# $64 question - Burning Orchardgrass Field



## rjmoses (Apr 4, 2010)

A lot of guys around here burn road banks, dry dams, etc., in early spring to kill off brush and unwanted weeds. These are usually fescue type stands. The good news is that they come back clean and looking real strong.

So here's a $64 question (deflation has set in): Has anybody ever tried burning off an orchardgrass field in early spring? My thinking is that it would damage the crown, but, on the other hand, the first cutting would be beautiful. No dead leaves, trash, weeds, etc.

Have you tried it? What were the results?

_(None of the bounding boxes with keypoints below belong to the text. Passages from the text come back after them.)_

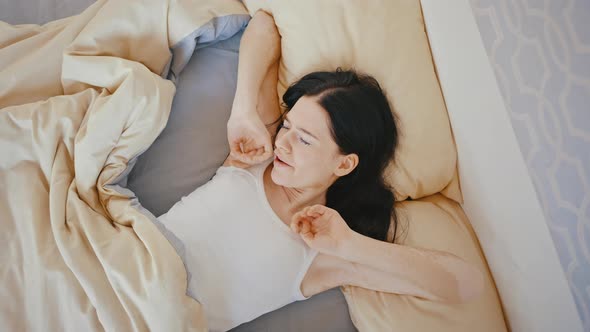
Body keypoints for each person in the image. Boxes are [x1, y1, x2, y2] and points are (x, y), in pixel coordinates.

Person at [158, 10, 484, 332]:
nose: (284, 143)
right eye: (287, 125)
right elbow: (263, 26)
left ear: (344, 163)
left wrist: (349, 245)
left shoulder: (325, 255)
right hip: (123, 261)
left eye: (305, 139)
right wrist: (242, 111)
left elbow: (466, 284)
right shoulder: (255, 159)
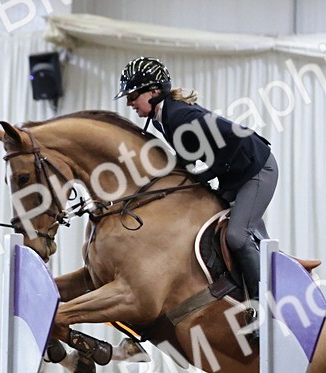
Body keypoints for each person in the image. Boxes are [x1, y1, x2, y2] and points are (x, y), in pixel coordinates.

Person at [115, 57, 276, 317]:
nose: (129, 103)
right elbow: (191, 160)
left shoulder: (180, 116)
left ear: (154, 92)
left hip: (255, 169)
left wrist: (201, 177)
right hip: (234, 171)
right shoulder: (161, 117)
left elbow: (222, 151)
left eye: (133, 95)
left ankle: (264, 306)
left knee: (236, 236)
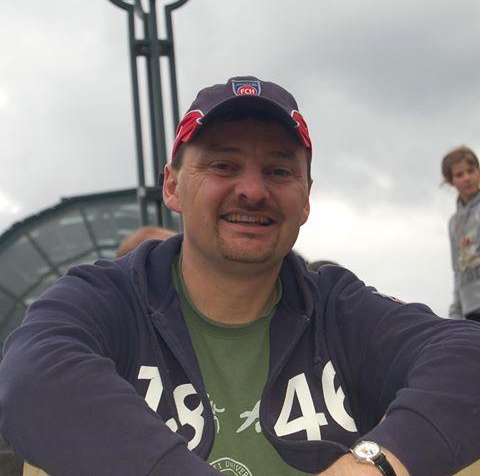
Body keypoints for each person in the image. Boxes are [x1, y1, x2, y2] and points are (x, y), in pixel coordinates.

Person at [0, 76, 479, 476]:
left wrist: (376, 462)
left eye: (279, 171)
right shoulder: (107, 297)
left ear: (306, 199)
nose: (252, 190)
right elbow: (30, 378)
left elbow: (465, 355)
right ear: (172, 185)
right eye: (223, 165)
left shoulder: (339, 308)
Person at [441, 145, 480, 322]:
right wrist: (456, 312)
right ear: (451, 181)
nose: (467, 178)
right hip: (470, 310)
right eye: (459, 174)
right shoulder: (454, 224)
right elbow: (457, 269)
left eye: (471, 171)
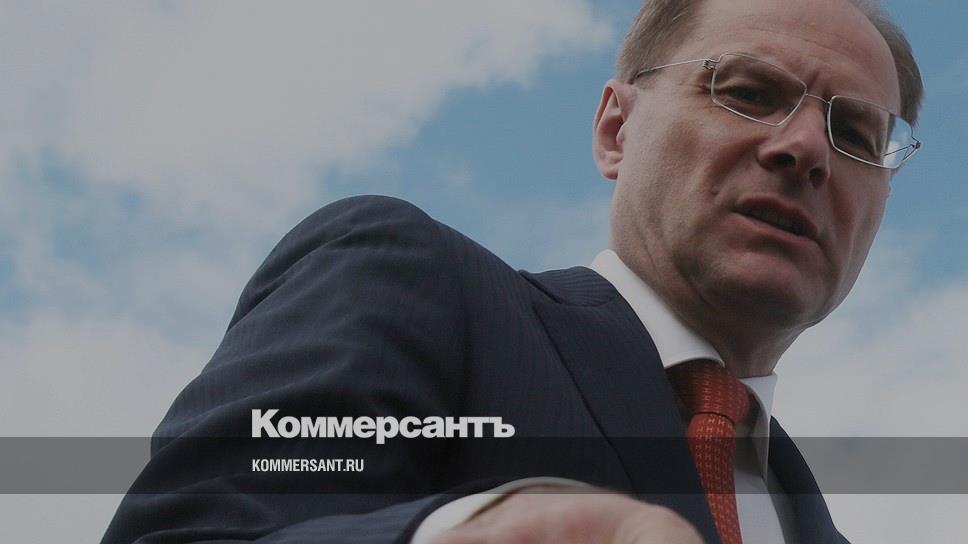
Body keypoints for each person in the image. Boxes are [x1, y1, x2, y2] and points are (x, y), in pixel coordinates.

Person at [102, 0, 923, 542]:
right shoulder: (408, 280)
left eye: (855, 133)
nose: (806, 149)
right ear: (615, 130)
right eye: (748, 91)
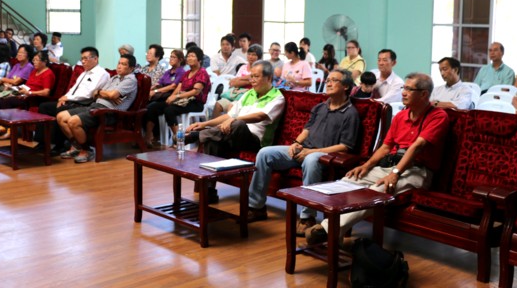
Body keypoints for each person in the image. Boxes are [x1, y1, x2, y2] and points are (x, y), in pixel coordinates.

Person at [305, 73, 449, 246]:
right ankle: (337, 238)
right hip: (389, 164)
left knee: (377, 190)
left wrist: (395, 173)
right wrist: (366, 166)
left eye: (409, 89)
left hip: (417, 171)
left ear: (424, 94)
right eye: (403, 88)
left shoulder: (438, 116)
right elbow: (386, 147)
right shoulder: (401, 116)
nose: (403, 93)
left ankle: (327, 230)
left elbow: (416, 147)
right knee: (348, 181)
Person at [247, 70, 360, 233]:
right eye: (328, 80)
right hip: (304, 149)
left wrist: (312, 152)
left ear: (346, 86)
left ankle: (307, 217)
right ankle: (256, 206)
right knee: (265, 153)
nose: (328, 83)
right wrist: (296, 143)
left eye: (334, 80)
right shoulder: (320, 107)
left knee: (311, 159)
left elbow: (345, 146)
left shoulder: (350, 113)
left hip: (326, 154)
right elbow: (307, 129)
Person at [187, 60, 286, 202]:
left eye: (256, 77)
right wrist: (204, 124)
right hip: (235, 136)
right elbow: (229, 116)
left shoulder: (277, 97)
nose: (252, 80)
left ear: (269, 78)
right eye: (251, 76)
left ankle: (197, 136)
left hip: (256, 142)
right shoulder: (249, 94)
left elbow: (260, 116)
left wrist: (234, 120)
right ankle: (209, 192)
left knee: (239, 123)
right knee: (212, 141)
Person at [56, 54, 138, 163]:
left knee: (72, 122)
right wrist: (103, 93)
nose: (119, 66)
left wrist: (106, 94)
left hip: (108, 112)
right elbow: (95, 93)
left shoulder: (130, 80)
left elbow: (112, 95)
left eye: (123, 64)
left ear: (131, 68)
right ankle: (77, 147)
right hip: (95, 106)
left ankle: (86, 150)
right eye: (119, 63)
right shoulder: (115, 78)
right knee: (61, 117)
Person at [35, 46, 110, 153]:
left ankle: (60, 145)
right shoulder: (84, 73)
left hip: (84, 104)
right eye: (82, 58)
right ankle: (42, 142)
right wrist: (63, 98)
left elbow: (89, 94)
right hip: (72, 101)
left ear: (95, 59)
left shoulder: (101, 74)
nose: (83, 61)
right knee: (44, 107)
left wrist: (68, 98)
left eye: (86, 58)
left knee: (59, 110)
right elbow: (73, 89)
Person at [0, 51, 57, 140]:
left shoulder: (48, 74)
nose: (34, 62)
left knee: (7, 101)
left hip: (35, 99)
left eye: (36, 60)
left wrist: (30, 93)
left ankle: (10, 131)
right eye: (33, 60)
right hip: (24, 94)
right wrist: (17, 89)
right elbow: (28, 85)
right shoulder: (34, 71)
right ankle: (1, 127)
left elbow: (46, 92)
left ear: (44, 61)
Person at [0, 45, 35, 134]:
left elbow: (16, 81)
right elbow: (7, 79)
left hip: (16, 91)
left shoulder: (29, 67)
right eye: (18, 52)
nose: (19, 54)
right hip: (6, 89)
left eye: (22, 52)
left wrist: (5, 80)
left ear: (28, 54)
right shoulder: (16, 65)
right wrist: (7, 81)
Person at [163, 46, 211, 140]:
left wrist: (176, 97)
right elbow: (179, 87)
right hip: (184, 100)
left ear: (199, 59)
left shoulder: (202, 72)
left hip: (196, 102)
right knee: (157, 107)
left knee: (170, 110)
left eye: (192, 56)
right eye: (188, 56)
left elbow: (195, 91)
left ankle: (179, 138)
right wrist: (171, 97)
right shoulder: (187, 73)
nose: (189, 58)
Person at [144, 49, 186, 147]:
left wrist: (155, 91)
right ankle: (150, 135)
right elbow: (159, 83)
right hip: (162, 96)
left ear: (180, 60)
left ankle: (151, 136)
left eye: (174, 57)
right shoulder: (168, 72)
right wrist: (150, 89)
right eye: (170, 57)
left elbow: (173, 86)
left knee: (152, 108)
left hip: (172, 97)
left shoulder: (181, 72)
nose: (171, 59)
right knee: (146, 107)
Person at [212, 44, 263, 118]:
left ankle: (228, 125)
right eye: (249, 54)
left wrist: (240, 79)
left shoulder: (260, 69)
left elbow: (253, 81)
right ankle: (215, 125)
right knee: (218, 104)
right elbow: (233, 83)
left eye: (254, 55)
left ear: (259, 57)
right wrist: (247, 80)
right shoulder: (243, 67)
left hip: (248, 96)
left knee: (231, 106)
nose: (250, 57)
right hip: (236, 94)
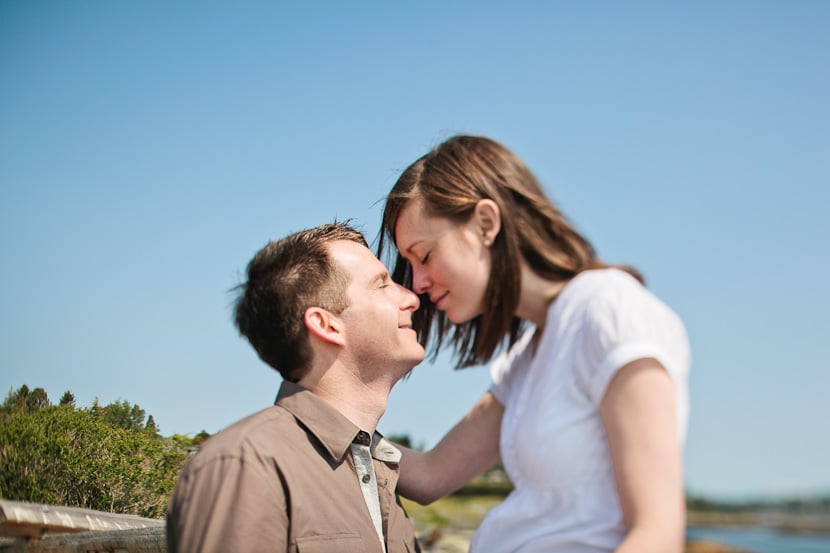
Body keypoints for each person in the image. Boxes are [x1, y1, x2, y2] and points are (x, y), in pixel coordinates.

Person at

I would think that this might apply to timothy as well.

Ralph


----------



## Vol (Jul 5, 2009)

rjmoses said:


> A lot of guys around here burn road banks, dry dams, etc., in early spring to kill off brush and unwanted weeds. These are usually fescue type stands. The good news is that they come back clean and looking real strong.
> 
> So here's a $64 question (deflation has set in): Has anybody ever tried burning off an orchardgrass field in early spring? My thinking is that it would damage the crown, but, on the other hand, the first cutting would be beautiful. No dead leaves, trash, weeds, etc.
> 
> ...


Ralph, three years ago I had a 9 acre section of orchard grass that I was unable to mow for the second cutting. So the following February I burned it off because of the heavy thatch that was on top. It burned off clean as a whislte and never seemed to harm it in the least.....actually it grreened up a 7-10 days before the other fields because of the burn nutrients. As long as you could burn it before greenup, you should be fine.

Regards, Mike


----------



## urednecku (Oct 18, 2010)

Don't know about orchard grass, but I like to burn off a pasture or hayfield it conditions will allow it. Like Mike said, it comes back real green, especially if we can get a little rain on it to wash the ash in. It also helps some with things like killing off some of the insects.

Just don't forget to check and follow local regulations, such as permits, fire (plow) lines around the fields, fire suppression on hand, etc.
Another thing, if you burn into the wind (set fire on the down-side of the field) the fire will move slower & burn hotter than if you start on the up-wind side, where the wind carries the fire across the field so fast it might not clean up all the 'trash'.


----------



## Nitram (Apr 2, 2011)

We burn with wind to limit root damage in the spring also helps carry across thin patches. Martin


----------